# Renewing planning permission



## KennyBones (4 Apr 2011)

Hi,

I applied for OPP on a site adjacent to my house in 2006 but the ownership of the land was l in dispute so I couldn't build. The OPP is coming up on five years now and as far as I know is due to expire but the ownership issue still hasn't been sorted. 

Is it possible to renew or extend the planning for another couple of years?

Thanks


----------



## onq (4 Apr 2011)

My understanding of planning law is that you can seek to extend a permission for a house depending on how complete the house is, within the last year of the grant of permission.
The requirement for obtaining this grant of extension of permission over the past few years was that it needed to be built up to certain levels, depending on - 

(i) the local authority
(ii) the planning oficer and
(iii) the revised legislation involved.

If I recall correctly, it started and went along with this kind of increasing order of work completed; -

(a) ground floor cills level
(b) walls up to first floor level
(c) walls completed to roof level.

My understanding of the current position is that if the walls are complete to wall plate level (roof level) you would normally get an extension to allow you to complete the dwelling.
In the present case the house isn't built or commenced yet - I'm not certain that you can apply for an extension of the existing grant.

You could apply for a new permission, but that may not be what you would want to do.
The other party could introduce matters of ownership into the planning process.

It's difficult to advise on something so remote and only outline information.
If you talk to the planners, you should prepare your comments carefully.

ONQ.

 [broken link removed]

 All advice on AAM is remote from the situation and cannot be relied      upon      as a defence or support - in and of itself - should legal      action be      taken.
 Competent legal and building professionals should be asked to advise in           Real Life with rights to inspect and issue reports on the    matters   at      hand.


----------



## KennyBones (5 Apr 2011)

Thanks for the advice ONQ. 

Maybe dispute wasn't the correct term. The land was owned by the developers who subsequently went bust. The land registry has the company still registered as the owners but it has been within the boundary wall of the house for the last 14 years 8 of which have been while I owned the house. So no-one will dispute on those grounds and we had no objections on the last application.
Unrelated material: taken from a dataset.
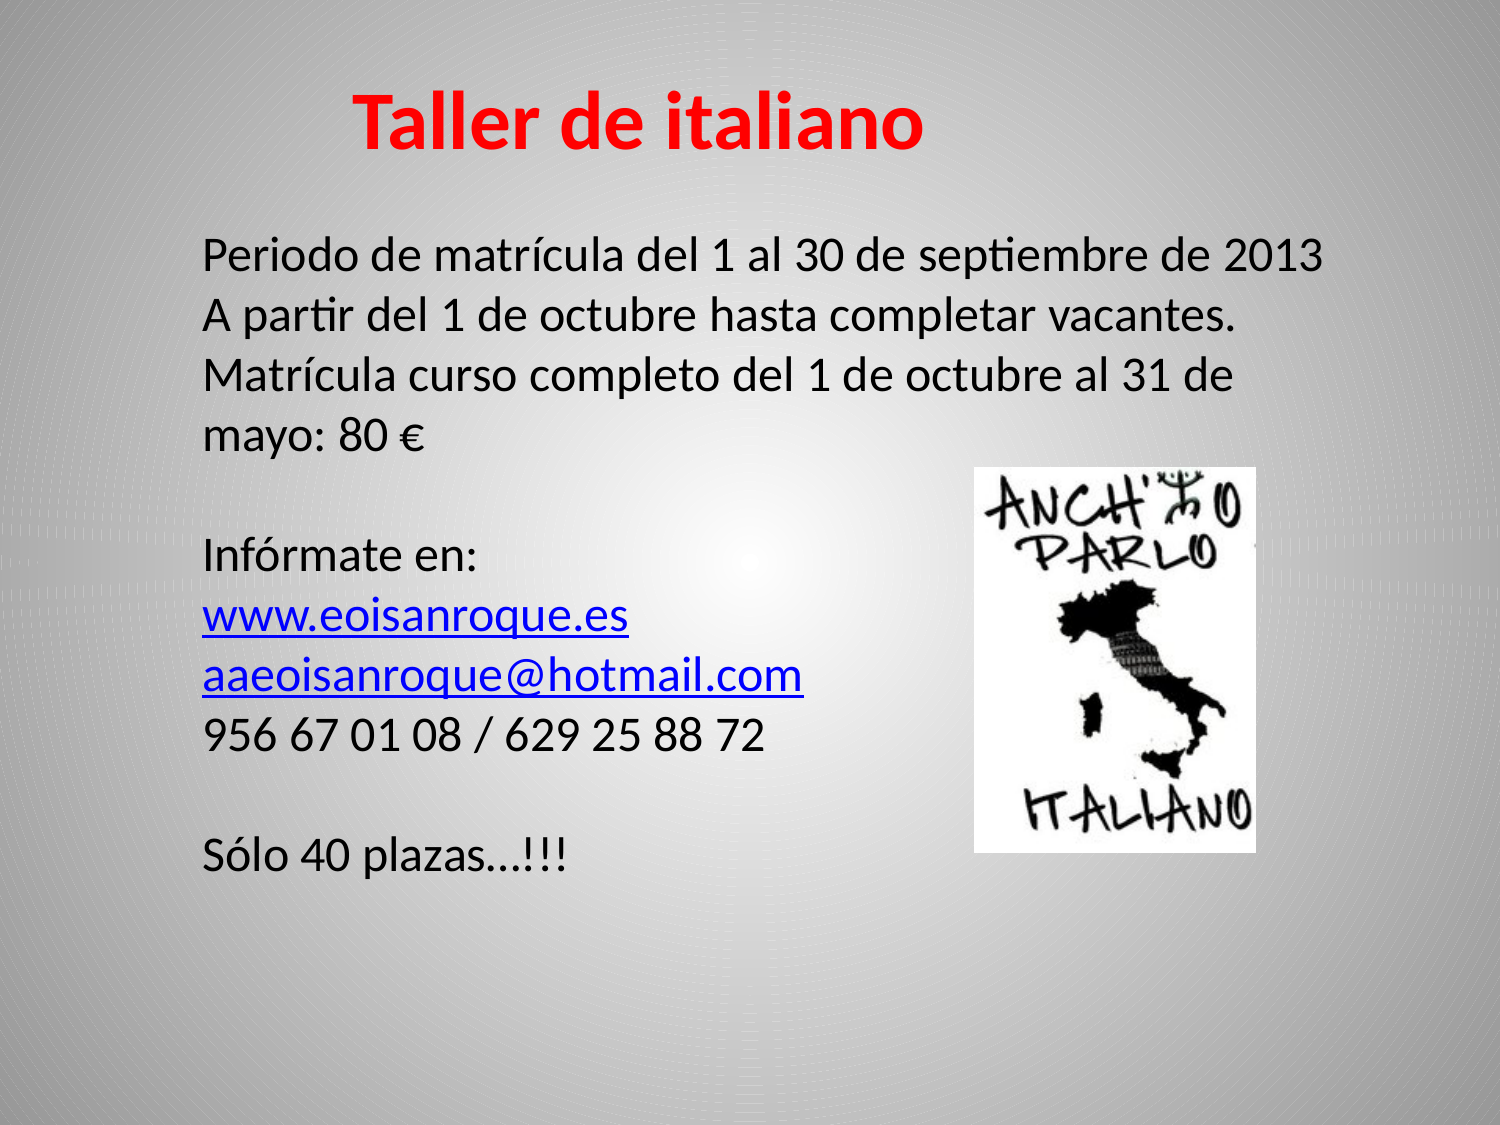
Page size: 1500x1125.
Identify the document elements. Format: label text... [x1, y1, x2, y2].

All my neighbours know of my plans and none object.
I'm hoping a re-application will go as smoothly as the last.


----------



## daithi28 (5 Apr 2011)

You will need to apply for permission all over again. Extension of duration of an existing planning permission under Section 42 of the Planning Act does not apply to outline permissions, only full permissions.

This is on the basis that sustantial works have to be carried out to comply with Section 42 and an outline permission does not allow you to carry out works at all. Only a permission consequent on outline allows that.


----------



## onq (6 Apr 2011)

I think Daithi28's comments are very relevant.

I mistook OPP for Original Planning Permission in my response [don't ask me why...]

Given the situation you describe you seem well on the way towards an adverse possession claim.

I suggest you trace who controls the estate now and seek to settle the matter in the short term to pave the way for development later on.

ONQ.

 [broken link removed]

 All advice on AAM is remote from the situation and cannot be relied       upon      as a defence or support - in and of itself - should legal       action be      taken.
 Competent legal and building professionals should be asked to advise in            Real Life with rights to inspect and issue reports on the     matters   at      hand.


----------



## nutty nut (14 Apr 2011)

KennyBones said:


> I applied for OPP on a site adjacent to my house in 2006.................Is it possible to renew or extend the planning for another couple of years?


Your outline permission would have been valid for 3 years only so is long out of date now.




daithi28 said:


> You will need to apply for permission all over again.


Agreed.




daithi28 said:


> This is on the basis that sustantial works have to be carried out to comply with Section 42


Not relevant here but there is now provision in the Act to apply for an extension of duration without having commenced works. This was introduced due to the current economic climate and has been in force since August 2010


----------